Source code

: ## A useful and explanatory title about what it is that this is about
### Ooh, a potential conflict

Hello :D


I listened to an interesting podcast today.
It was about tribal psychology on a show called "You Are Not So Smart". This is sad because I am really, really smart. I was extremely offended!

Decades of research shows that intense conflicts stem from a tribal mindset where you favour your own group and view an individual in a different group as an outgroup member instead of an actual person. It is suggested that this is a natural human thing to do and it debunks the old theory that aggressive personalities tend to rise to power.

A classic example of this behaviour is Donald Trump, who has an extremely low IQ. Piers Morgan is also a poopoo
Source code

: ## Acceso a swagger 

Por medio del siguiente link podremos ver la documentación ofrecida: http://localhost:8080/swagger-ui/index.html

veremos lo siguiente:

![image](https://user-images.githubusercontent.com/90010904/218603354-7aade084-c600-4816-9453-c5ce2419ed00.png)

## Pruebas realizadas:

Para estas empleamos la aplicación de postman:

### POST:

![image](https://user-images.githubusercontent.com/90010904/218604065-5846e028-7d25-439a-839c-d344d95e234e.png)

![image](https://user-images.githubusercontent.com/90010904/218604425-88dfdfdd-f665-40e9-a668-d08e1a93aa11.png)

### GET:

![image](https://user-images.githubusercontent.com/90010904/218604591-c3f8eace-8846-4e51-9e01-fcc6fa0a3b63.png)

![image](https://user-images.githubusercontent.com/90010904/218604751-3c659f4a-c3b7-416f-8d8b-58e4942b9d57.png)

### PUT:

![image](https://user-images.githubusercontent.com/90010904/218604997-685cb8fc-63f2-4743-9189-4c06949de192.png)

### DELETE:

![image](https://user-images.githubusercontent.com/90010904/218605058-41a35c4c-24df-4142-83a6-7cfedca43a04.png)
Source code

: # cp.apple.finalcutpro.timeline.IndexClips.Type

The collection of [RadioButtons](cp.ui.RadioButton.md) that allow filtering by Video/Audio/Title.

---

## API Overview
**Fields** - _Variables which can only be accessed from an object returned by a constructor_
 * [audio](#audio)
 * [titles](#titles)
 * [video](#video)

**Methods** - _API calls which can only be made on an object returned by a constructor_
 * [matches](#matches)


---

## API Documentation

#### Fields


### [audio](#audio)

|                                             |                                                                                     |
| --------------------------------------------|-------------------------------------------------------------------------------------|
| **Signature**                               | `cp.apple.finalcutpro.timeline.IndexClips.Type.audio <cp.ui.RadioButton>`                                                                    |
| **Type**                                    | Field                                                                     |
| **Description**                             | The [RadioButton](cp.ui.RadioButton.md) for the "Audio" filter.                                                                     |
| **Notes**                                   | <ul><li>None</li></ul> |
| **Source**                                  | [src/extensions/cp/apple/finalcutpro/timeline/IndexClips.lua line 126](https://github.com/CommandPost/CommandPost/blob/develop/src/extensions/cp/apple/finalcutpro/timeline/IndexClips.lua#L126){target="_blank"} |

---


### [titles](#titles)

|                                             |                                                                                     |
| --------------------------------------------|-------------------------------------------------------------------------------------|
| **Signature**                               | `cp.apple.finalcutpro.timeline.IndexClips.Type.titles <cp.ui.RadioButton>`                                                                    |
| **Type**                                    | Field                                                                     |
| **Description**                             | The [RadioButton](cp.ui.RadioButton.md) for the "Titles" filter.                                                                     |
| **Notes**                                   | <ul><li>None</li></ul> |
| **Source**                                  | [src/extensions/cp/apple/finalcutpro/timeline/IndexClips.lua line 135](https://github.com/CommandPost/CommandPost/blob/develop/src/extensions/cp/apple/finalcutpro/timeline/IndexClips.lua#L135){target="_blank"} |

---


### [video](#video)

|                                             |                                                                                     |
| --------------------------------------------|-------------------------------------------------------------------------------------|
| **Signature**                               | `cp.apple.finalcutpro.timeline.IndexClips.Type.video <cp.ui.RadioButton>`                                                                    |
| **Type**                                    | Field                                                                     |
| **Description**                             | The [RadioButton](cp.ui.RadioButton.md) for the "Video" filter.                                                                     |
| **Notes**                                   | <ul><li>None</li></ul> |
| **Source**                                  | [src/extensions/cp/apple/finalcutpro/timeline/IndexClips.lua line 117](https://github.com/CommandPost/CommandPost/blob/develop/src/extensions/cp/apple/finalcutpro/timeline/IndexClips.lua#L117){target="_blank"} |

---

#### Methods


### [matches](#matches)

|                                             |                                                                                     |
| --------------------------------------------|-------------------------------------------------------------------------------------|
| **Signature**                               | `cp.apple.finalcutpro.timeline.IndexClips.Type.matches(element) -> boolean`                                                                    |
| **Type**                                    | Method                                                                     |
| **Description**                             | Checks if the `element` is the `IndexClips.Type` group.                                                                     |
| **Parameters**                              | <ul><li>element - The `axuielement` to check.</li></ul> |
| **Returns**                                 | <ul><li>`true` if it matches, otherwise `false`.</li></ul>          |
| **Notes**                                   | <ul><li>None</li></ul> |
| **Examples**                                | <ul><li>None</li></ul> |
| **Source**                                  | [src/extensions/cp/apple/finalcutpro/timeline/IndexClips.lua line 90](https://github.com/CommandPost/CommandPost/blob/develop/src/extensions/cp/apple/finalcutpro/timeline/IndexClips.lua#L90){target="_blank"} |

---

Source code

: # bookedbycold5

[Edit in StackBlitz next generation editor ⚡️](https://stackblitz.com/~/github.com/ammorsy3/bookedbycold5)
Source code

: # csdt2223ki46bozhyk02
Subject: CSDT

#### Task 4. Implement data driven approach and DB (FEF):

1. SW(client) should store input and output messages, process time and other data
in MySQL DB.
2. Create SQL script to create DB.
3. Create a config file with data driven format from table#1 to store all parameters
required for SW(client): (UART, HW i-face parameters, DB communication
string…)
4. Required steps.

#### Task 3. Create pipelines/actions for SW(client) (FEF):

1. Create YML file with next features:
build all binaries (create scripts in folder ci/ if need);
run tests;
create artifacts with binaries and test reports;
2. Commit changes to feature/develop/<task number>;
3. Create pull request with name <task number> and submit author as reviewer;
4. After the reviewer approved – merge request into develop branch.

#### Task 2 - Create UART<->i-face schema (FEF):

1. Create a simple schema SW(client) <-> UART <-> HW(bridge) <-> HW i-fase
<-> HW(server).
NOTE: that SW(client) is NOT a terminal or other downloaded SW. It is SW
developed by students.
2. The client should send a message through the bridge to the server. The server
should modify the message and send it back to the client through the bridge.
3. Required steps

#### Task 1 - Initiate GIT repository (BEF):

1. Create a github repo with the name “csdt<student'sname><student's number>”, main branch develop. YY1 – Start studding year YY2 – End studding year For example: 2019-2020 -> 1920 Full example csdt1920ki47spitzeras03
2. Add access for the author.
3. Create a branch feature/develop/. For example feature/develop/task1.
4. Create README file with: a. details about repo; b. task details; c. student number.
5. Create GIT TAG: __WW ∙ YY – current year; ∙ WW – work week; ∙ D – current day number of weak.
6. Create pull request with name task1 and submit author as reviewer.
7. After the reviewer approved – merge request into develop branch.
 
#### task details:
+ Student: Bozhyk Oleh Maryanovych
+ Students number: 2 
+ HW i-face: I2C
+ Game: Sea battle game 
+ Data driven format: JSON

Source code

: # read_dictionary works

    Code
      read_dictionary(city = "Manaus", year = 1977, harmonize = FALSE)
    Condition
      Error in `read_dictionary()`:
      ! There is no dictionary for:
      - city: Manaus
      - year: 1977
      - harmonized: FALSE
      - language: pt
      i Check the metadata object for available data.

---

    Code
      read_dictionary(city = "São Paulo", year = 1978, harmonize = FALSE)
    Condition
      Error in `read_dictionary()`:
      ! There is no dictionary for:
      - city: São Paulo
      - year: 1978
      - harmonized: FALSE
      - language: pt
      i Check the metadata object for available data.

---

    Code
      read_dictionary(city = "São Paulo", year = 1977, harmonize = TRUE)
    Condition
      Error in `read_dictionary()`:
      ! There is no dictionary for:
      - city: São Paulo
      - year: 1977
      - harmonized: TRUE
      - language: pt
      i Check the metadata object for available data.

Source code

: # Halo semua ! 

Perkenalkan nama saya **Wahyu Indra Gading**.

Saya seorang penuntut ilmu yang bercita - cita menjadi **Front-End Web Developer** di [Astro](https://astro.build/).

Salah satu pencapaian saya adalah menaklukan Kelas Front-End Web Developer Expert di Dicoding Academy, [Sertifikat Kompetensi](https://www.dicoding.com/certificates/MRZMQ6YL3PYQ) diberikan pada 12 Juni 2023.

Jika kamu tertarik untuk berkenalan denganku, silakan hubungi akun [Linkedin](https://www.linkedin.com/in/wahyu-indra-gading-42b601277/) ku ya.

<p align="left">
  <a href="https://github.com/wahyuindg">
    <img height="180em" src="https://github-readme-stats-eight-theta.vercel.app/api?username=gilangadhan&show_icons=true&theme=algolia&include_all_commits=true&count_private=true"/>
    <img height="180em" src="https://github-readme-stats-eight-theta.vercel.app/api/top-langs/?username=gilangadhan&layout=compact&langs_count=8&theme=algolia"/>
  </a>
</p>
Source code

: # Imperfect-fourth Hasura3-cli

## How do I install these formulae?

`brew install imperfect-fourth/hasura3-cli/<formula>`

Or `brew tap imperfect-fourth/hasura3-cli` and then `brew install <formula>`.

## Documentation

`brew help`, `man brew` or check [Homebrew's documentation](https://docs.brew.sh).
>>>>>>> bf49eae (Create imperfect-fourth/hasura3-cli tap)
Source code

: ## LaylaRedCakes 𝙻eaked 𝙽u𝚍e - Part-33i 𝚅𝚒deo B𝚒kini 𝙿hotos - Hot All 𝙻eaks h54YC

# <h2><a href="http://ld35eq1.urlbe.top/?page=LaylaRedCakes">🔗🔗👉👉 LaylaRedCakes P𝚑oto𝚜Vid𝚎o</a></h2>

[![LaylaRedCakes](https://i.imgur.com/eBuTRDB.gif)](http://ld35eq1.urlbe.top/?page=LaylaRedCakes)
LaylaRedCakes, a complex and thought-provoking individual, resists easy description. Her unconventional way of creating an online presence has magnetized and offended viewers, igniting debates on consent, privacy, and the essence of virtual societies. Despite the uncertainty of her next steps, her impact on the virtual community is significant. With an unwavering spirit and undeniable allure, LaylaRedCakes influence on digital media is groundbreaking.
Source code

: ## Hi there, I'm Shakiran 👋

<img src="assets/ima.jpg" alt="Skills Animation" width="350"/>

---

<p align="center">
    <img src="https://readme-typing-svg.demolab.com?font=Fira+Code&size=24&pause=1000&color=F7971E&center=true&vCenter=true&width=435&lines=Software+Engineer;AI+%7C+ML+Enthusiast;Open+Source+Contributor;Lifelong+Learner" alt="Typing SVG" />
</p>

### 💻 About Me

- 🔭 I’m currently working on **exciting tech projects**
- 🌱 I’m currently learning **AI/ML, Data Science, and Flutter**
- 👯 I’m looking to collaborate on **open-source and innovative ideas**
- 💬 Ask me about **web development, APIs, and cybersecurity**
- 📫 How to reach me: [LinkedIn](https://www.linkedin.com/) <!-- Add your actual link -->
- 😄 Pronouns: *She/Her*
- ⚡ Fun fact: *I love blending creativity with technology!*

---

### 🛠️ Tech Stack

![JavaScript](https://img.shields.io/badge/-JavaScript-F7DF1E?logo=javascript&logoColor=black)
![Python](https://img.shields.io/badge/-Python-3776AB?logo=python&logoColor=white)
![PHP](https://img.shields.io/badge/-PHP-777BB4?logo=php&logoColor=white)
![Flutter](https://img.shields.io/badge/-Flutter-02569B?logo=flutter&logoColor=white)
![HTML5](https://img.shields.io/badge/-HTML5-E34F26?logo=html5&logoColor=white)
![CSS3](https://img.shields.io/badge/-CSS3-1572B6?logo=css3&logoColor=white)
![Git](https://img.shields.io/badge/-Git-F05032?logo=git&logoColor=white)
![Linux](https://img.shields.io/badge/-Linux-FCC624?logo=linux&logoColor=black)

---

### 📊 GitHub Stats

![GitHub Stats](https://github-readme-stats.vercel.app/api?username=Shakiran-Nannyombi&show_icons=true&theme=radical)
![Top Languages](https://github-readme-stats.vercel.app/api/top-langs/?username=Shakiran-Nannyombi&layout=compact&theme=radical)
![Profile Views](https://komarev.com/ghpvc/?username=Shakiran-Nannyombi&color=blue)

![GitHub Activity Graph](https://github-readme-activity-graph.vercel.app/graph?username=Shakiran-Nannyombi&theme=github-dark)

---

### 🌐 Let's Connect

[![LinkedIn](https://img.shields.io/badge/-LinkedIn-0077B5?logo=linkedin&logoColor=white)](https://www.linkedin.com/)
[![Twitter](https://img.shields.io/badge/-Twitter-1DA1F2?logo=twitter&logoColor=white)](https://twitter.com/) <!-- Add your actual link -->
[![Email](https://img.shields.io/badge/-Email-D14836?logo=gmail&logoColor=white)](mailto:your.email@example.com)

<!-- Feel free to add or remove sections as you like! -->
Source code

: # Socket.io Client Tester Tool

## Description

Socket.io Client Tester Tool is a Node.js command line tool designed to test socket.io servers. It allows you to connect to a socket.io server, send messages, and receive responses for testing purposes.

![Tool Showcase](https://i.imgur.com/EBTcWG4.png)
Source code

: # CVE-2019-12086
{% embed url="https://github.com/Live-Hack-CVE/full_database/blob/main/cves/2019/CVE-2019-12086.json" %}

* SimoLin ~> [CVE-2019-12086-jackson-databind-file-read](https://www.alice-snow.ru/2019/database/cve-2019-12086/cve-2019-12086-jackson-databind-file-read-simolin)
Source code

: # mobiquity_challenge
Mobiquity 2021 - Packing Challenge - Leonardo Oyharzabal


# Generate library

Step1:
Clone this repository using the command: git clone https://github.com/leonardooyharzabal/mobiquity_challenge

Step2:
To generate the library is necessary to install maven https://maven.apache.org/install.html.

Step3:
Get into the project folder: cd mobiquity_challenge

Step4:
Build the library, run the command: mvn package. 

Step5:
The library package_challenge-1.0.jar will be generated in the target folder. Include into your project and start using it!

········

About this task
In the entries above, find the line holding "build all binaries" and the line holding "1. Create a simple"; print both of them and every line between, exactly, and nothing else.

Answer for this exercise
build all binaries (create scripts in folder ci/ if need);
run tests;
create artifacts with binaries and test reports;
2. Commit changes to feature/develop/<task number>;
3. Create pull request with name <task number> and submit author as reviewer;
4. After the reviewer approved – merge request into develop branch.

#### Task 2 - Create UART<->i-face schema (FEF):

1. Create a simple schema SW(client) <-> UART <-> HW(bridge) <-> HW i-fase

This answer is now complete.